Now I have a global temp table called ##DeadlockReporting.

Step 2 is to run queries against it. Here's some that I wrote up. The most useful is the one with the header "Get the worst offenders in past 24 hours". This will give you a good picture of the deadlock—the affected tables, the stored procedures that are being called, the specific problem code. Then, click on the DeadlockXML in order to see the full details of the deadlock.

You may find some really obvious targets for fixes that need to be made.
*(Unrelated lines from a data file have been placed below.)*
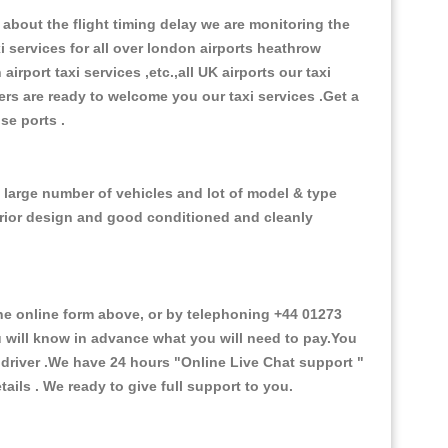
about the flight timing delay we are monitoring the
xi services for all over london airports heathrow
 airport taxi services ,etc.,all UK airports our taxi
ivers are ready to welcome you our taxi services .Get a
ise ports .
 large number of vehicles and lot of model & type
nterior design and good conditioned and cleanly
 online form above, or by telephoning +44 01273
ou will know in advance what you will need to pay.You
e driver .We have 24 hours
"Online Live Chat support "
ils . We ready to give full support to you.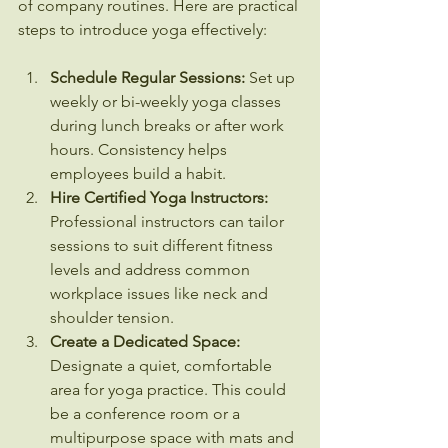
of company routines. Here are practical 
steps to introduce yoga effectively:
Schedule Regular Sessions:
 Set up 
weekly or bi-weekly yoga classes 
during lunch breaks or after work 
hours. Consistency helps 
employees build a habit.
Hire Certified Yoga Instructors:
Professional instructors can tailor 
sessions to suit different fitness 
levels and address common 
workplace issues like neck and 
shoulder tension.
Create a Dedicated Space:
Designate a quiet, comfortable 
area for yoga practice. This could 
be a conference room or a 
multipurpose space with mats and 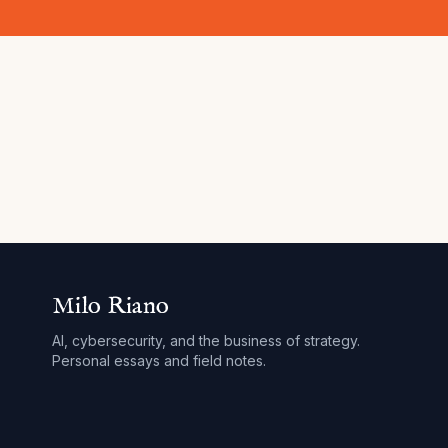
Milo Riano
AI, cybersecurity, and the business of strategy.
Personal essays and field notes.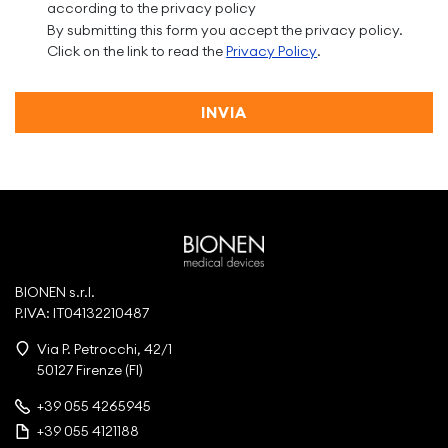
according to the privacy policy
By submitting this form you accept the privacy policy.
Click on the link to read the
Privacy Policy
.
INVIA
BIONEN s.r.l.
P.IVA: IT04132210487
Via P. Petrocchi, 42/1
50127 Firenze (FI)
+39 055 4265945
+39 055 4121188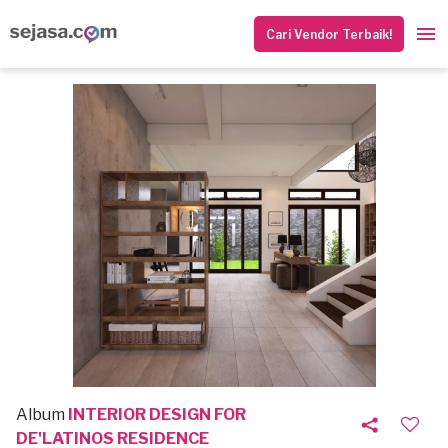
Cari Vendor Terbaik!
Album
INTERIOR DESIGN FOR
DE'LATINOS RESIDENCE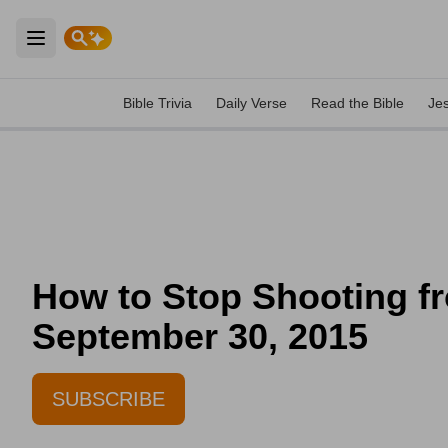
Open main menu
Bible Trivia
Daily Verse
Read the Bible
Je
How to Stop Shooting fr
September 30, 2015
SUBSCRIBE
I found some update statements that contained subqueries in the Set clause that needed to be fixed.

 Select top 100 * From ##DeadlockReporting order by TransactionTime desc  
   
 -- Get the worst offenders in past 24 hours  
 -- Click on the DeadlockXML to show details  
 Select   
   DeadlockObjects  
   ,ProcedureName  
   ,Code = min(Code)  
      ,DeadlockXML = convert(xml, min(convert(varchar(max), DeadlockGraph) ))  
      ,FirstDeadlock = Min(TransactionTime)  
      ,LastDeadlock = Max(TransactionTime)  
   ,PresumedTotalDeadlocks = Count(*)    
 from ##DeadlockReporting    
 Where TransactionTime >= dateadd (hh, -24, getdate() )  
 Group by   
   DeadlockObjects  
   ,ProcedureName  
 Order by Count(*)  desc  
   
 -- Get summary past 24 hours, by hour  
 ;with DeadlockReportingFormatted as (  
   Select   
     TransactionHour_UTC = convert(varchar(13), TransactionTime, 120) + ':00'  
     ,TransactionHour_PST =   
       convert(varchar(13), TransactionTime AT TIME ZONE 'UTC' AT TIME ZONE 'Pacific Standard Time', 120)   
       + ':00'  
     ,*  
   from ##DeadlockReporting     
 )  
 Select   
   TransactionHour_UTC  
   ,TransactionHour_PST  
   ,DeadlockObjects  
   ,ProcedureName  
   ,PresumedTotalDeadlocks = Count(*)    
 From DeadlockReportingFormatted  
 Where TransactionTime >= dateadd(hh, -24, getdate())  
 Group by   
   TransactionHour_UTC  
   ,TransactionHour_PST  
   ,DeadlockObjects  
   ,ProcedureName  
 Order by   
   TransactionHour_UTC desc  
   ,PresumedTotalDeadlocks desc